◆ **Given passage**:

====================

KHVM-LD channel 48 is a digital low-power television station in Minneapolis, Minnesota. Its main affiliation is with the Global Christian Network. It broadcasts with a 15 kW signal from its Arden Hills, Minnesota tower, which it shares with sister station KTCJ-LD channel 50, a Cornerstone Television Network affiliate, and Daystar Television Network affiliate WDMI-LD channel 62.  The station's tower was hit by lightning around Memorial Day 2010, forcing both stations KHVM-LD and KTCJ-LD to go silent (WDMI converted from analog to digital about the same time).

KHVM previously broadcast a highly directional signal on channel 28 that carried southwest, to possibly to avoid signal conflicts with PBS Wisconsin station WHWC-TV channel 28 in Menomonie, Wisconsin. KHVM gained an FCC "Special Temporary Authority" (STA) to broadcast at 0.35 kW power. In addition, KAWB in Brainerd, Minnesota, which also broadcasts on channel 28, displaced KHVM. KHVM began broadcasting on channel 48 over the last weekend in July 2011 following a construction permit to move to the channel. The station has been off air since August, 2017.

====================

◆ **Data provided**:
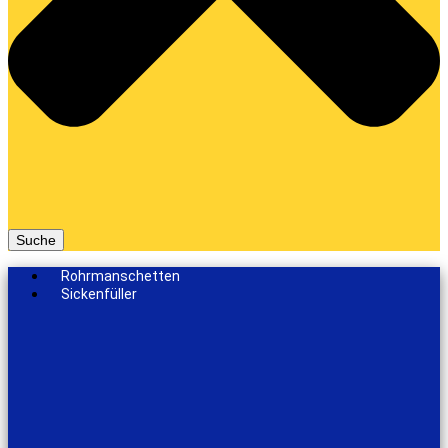
Suche
Rohrmanschetten
Sickenfüller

====================

Write out the passage on KHVM-LD word for word, between "KHVM previously broadcast" and "since August, 2017.", inclusive.

KHVM previously broadcast a highly directional signal on channel 28 that carried southwest, to possibly to avoid signal conflicts with PBS Wisconsin station WHWC-TV channel 28 in Menomonie, Wisconsin. KHVM gained an FCC "Special Temporary Authority" (STA) to broadcast at 0.35 kW power. In addition, KAWB in Brainerd, Minnesota, which also broadcasts on channel 28, displaced KHVM. KHVM began broadcasting on channel 48 over the last weekend in July 2011 following a construction permit to move to the channel. The station has been off air since August, 2017.